Gewichtheben: Antrag auf Hausarrest abgelehnt – Boevski bleibt in Haft

Der bulgarische Gewichtheber-Champion Galabin Boevski muss weiter in einem brasilianischen Gefängnis auf seine Anhörung warten. Galabins Anwälte hatten gestern den zuständigen Richter erneut darum gebeten, Galabins U-Haft in einen Hausarrest umzuwandeln. Dieser Antrag wurde jedoch zum wiederholten Male abgelehnt.

Dem 36-Jährigen wird vorgeworfen, rund Drogen in die brasilianische Hauptstadt schmuggeln zu wollen. Galabin, der seit mehr als 12 Wochen im Gefängnis sitzt, beteuert seine Unschuld. Tatsächlich wirft der Fall einige Fragen auf.

Galabins Koffer wurde von der brasilianischen Polizei soweit zerstört, dass keinerlei Label mehr zu erkennen sein und so der Bulgare nicht mehr beweisen kann, dass er das Gepäckstück erst während seiner Brasilienreise erworben hat.

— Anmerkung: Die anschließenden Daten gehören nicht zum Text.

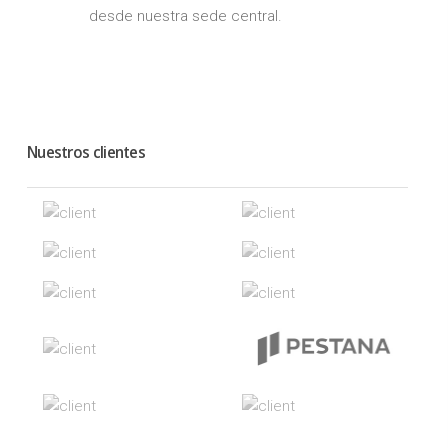
desde nuestra sede central.
Nuestros clientes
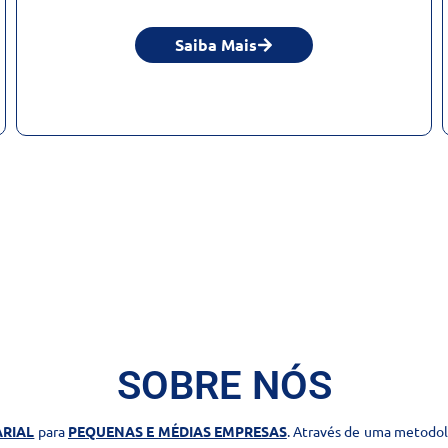
Saiba Mais
SOBRE NÓS
ARIAL
para
PEQUENAS E MÉDIAS EMPRESAS
. Através de uma metodo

Ferner überraschten hochrangige Polizeibeamte die Öffentlichkeit mit der Aussage, dass Galabin laut Geheimdiensterkenntnissen 300.000 Euro für seine Schmugglertätigkeit in Aussicht standen. Der Olympia-Sieger von Sydney soll zudem den Flughäfen als Risikopassagier gemeldet worden sein.

Am 6. März soll Galabin Boevski zum ersten Mal vor Gericht erscheinen und sich zu den Vorwürfen äußern dürfen.